All of this is causing problems with their job performance, with 61% saying that helping their loved ones cope with mental health challenges has impacted their work productivity, while 62% feel stress, 48% said they feel exhausted or distracted, and 47% report feeling overwhelmed at work.

Yet, most caregivers don't feel comfortable even telling their employers what's happening: 47% avoid taking time off and 63% haven't even informed their company about their need to support their loved ones' mental health. Even though 54% are familiar with the mental health resources offered by their employer, 48% haven't used them.

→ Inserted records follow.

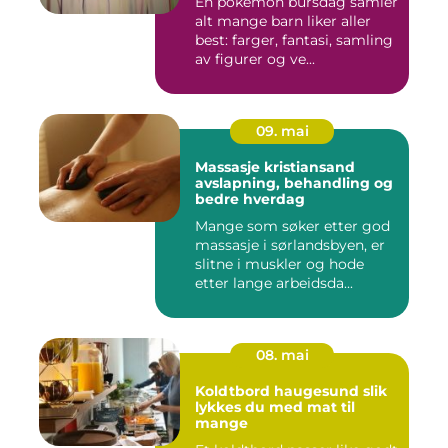
En pokemon bursdag samler
alt mange barn liker aller
best: farger, fantasi, samling
av figurer og ve...
09. mai
Massasje kristiansand
avslapning, behandling og
bedre hverdag
Mange som søker etter god
massasje i sørlandsbyen, er
slitne i muskler og hode
etter lange arbeidsda...
08. mai
Koldtbord haugesund slik
lykkes du med mat til
mange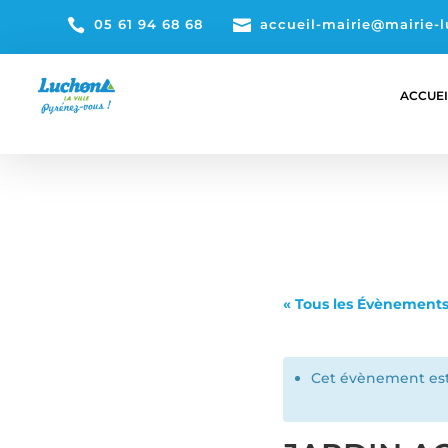

05 61 94 68 68

accueil-mairie@mairie-l
ACCUEI
« Tous les Évènement
Cet évènement est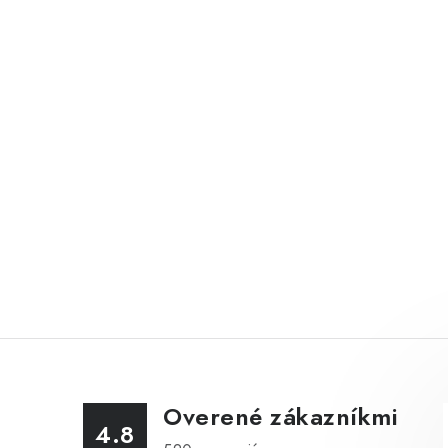
Overené zákazníkmi
4.8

Interestingly, male Millennials were both more aware of their company's mental health resources compared to their female counterparts, 60% to 51%, and 41% said nothing would stop them from using these resources, compared to only 34% of female Millennials. 

Nearly two-thirds of caregivers said they wished their employer would offer more mental health benefits.

"The increasing rate of mental illness is a growing concern, impacting both individuals navigating these challenges and the loved ones who are supporting them," said Meghan Shea, Vice President and Head of Strategy and Solutions at New York Life Group Benefit Solutions.

“While many employers have increased benefit offerings designed to address eldercare and childcare needs, caregiving associated with mental health is an area of opportunity – and our research shows employees are turning to their workplaces for this kind of support.”